## What the task requires
Can you pull out each line of the data below that includes the word "center"?

## Stored data
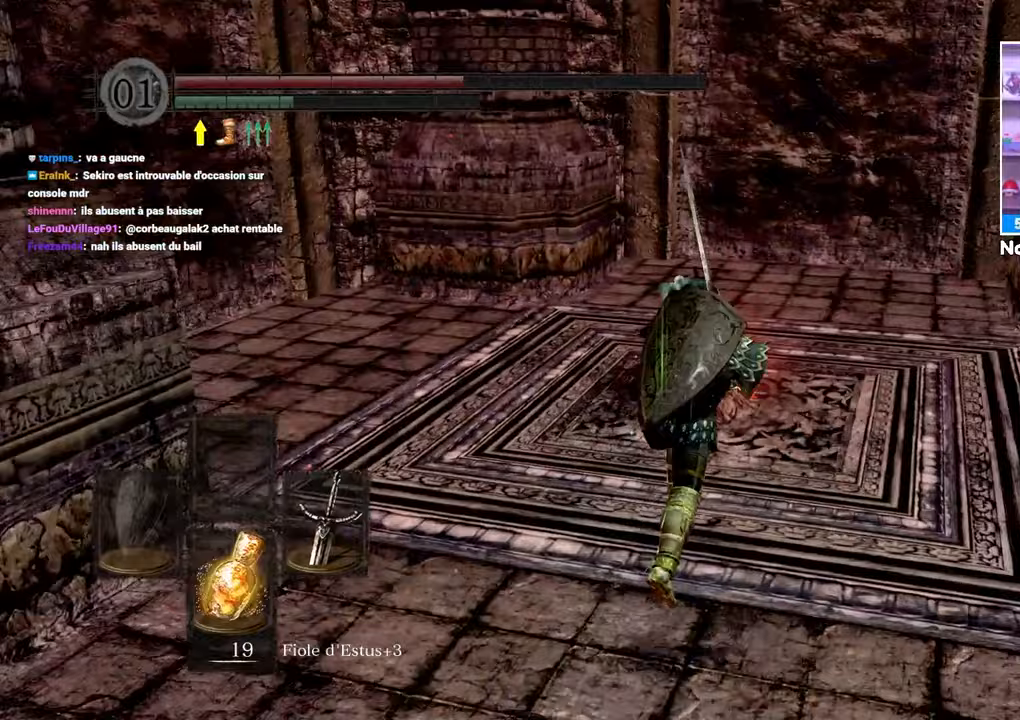
{"dt_ms": 1000, "buttons": ["A"], "left_stick": "up", "right_stick": "center"}
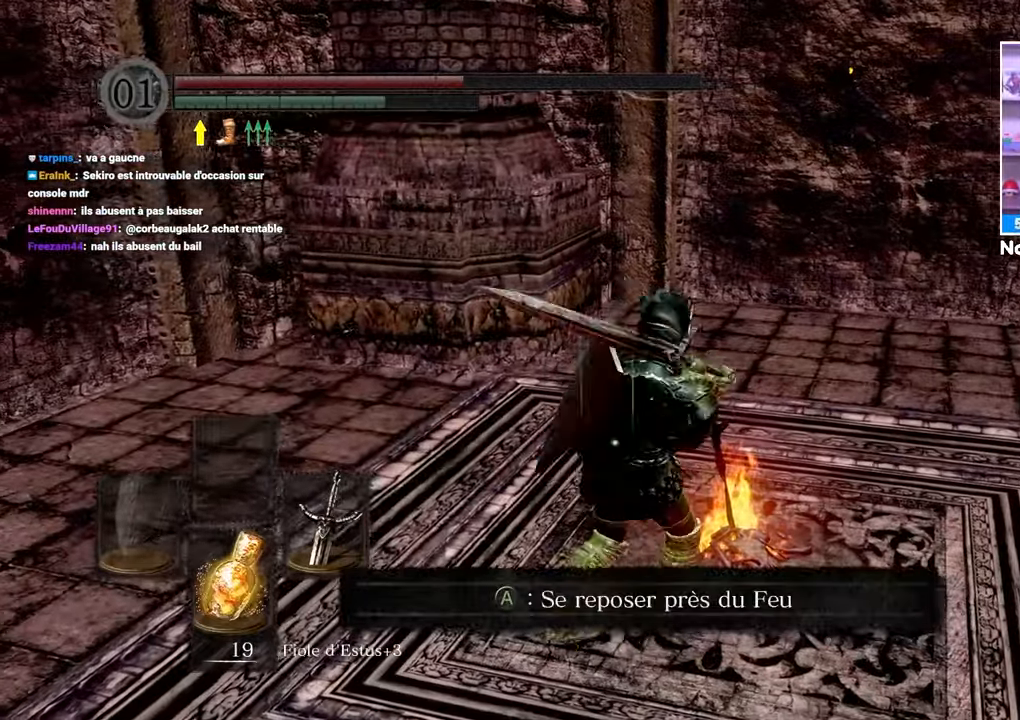
{"dt_ms": 1000, "buttons": [], "left_stick": "center", "right_stick": "center"}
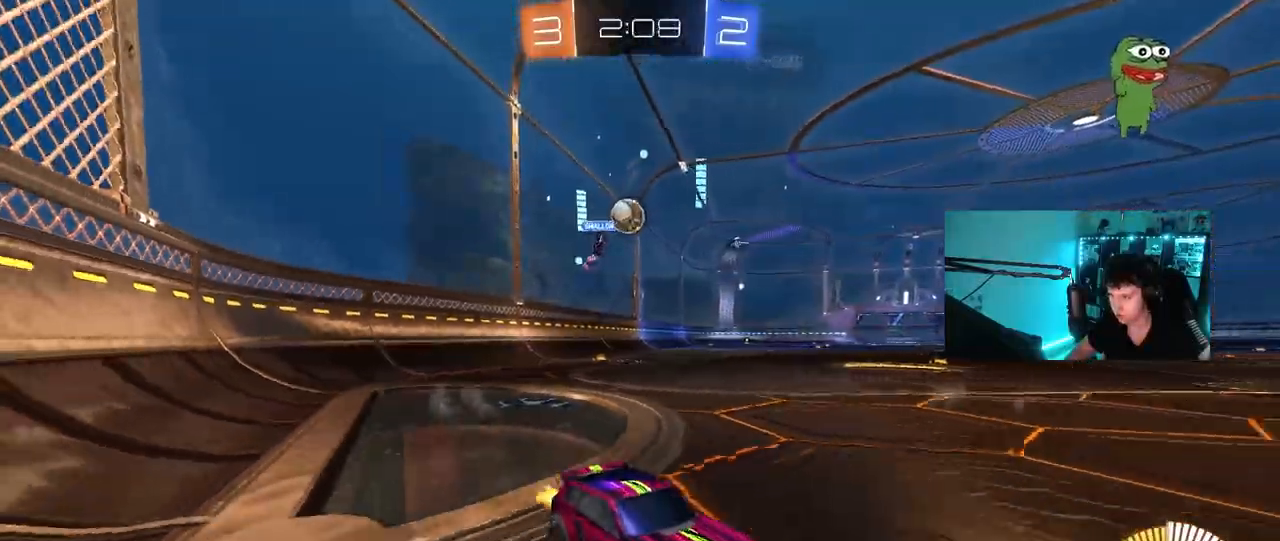
Gameplay with keyboard and mouse; each line is a JSON object with the keys and mouse buttons held at the frame after it. "events" lists presses ("down") and releases ("up") of "1", "2", "3", "4", "5", "a", "alt", "c", "caps_lock", "ctrl", "d", "e", "f", "g", "q", "r", "s", "shift", "space", "t", "tab", "v", "w", "x", "z", "mouse_left", "mouse_wheel" and "mouse_right" between this image and that frame as [ms after this image, input, new state], when the widget could be followed in between. "mouse_left", "mouse_wheel", "mouse_right" = the "left", "wheel", "right" buttons of the "mouse" list. No other keys are recorded. "wheel" means that the mouse wheel is clicked or scrolled. Mouse movement is not recorded.
{"keys": ["d", "w"], "mouse": ["left"], "events": [[33, "s", "down"], [133, "s", "up"], [267, "w", "down"], [317, "a", "up"], [317, "mouse_left", "down"], [450, "d", "down"]]}
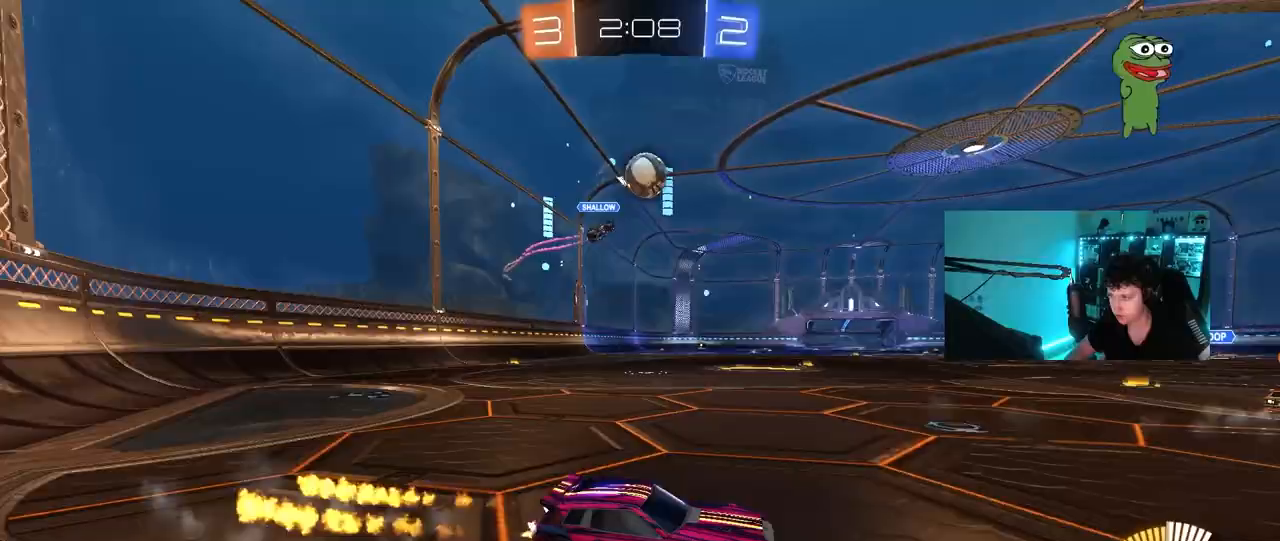
{"keys": ["w"], "mouse": [], "events": [[150, "d", "up"], [233, "a", "down"], [383, "mouse_left", "up"], [433, "a", "up"]]}
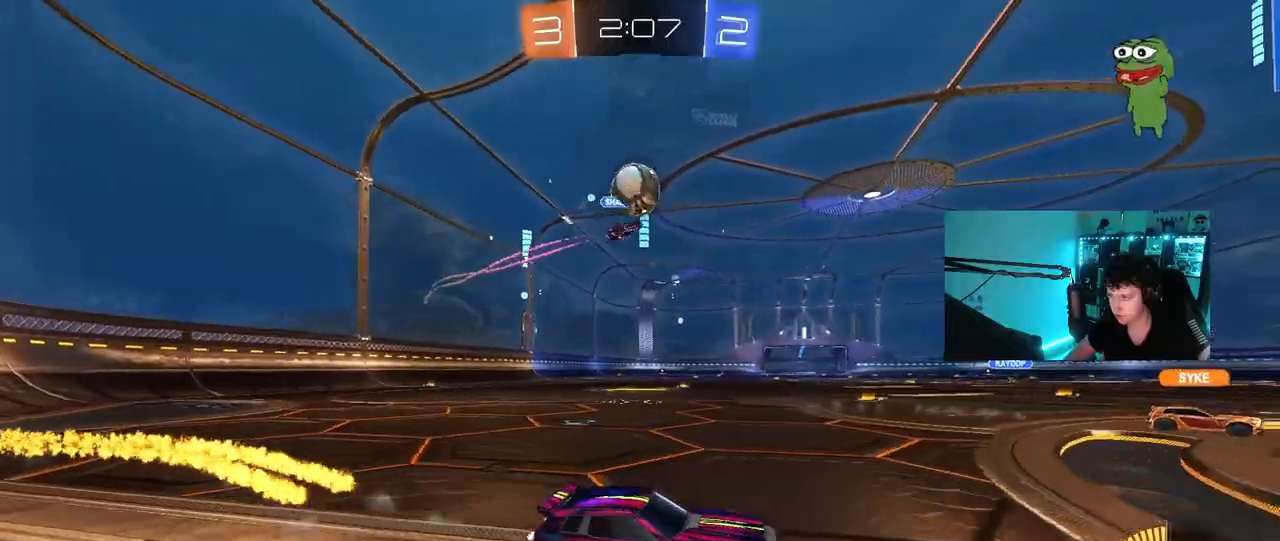
{"keys": ["a"], "mouse": ["right"], "events": [[217, "d", "down"], [217, "w", "up"], [300, "a", "down"], [300, "d", "up"], [350, "s", "down"], [450, "mouse_right", "down"], [450, "s", "up"]]}
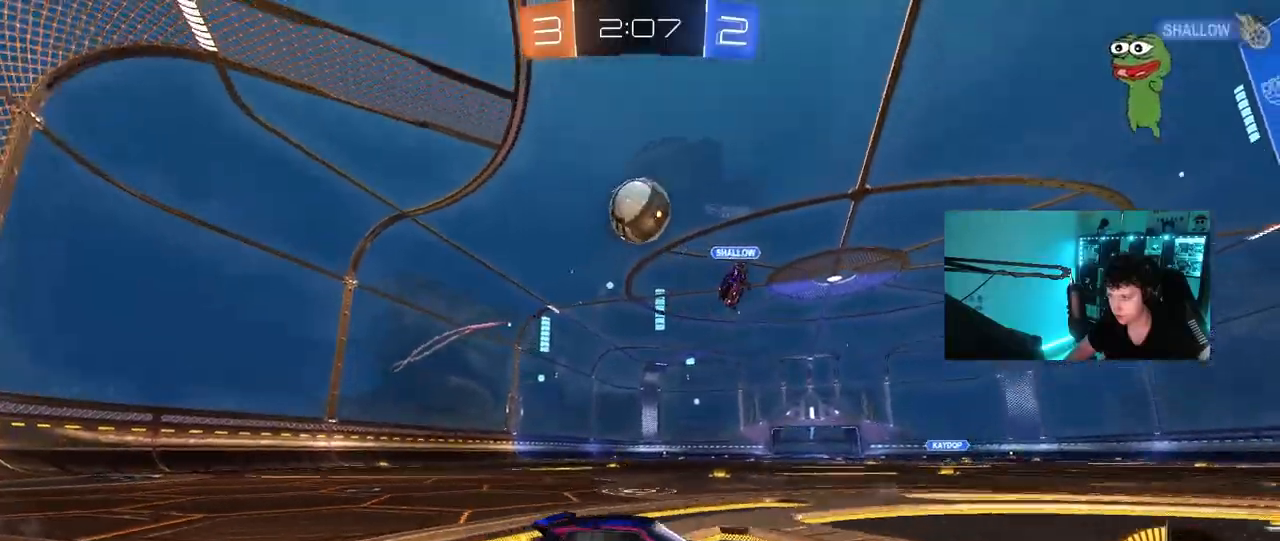
{"keys": ["w"], "mouse": ["left"], "events": [[33, "s", "down"], [83, "d", "down"], [183, "a", "up"], [267, "mouse_right", "up"], [267, "s", "up"], [317, "d", "up"], [317, "mouse_left", "down"], [500, "w", "down"]]}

## The completed task
{"dt_ms": 1000, "buttons": ["A"], "left_stick": "up", "right_stick": "center"}
{"dt_ms": 1000, "buttons": [], "left_stick": "center", "right_stick": "center"}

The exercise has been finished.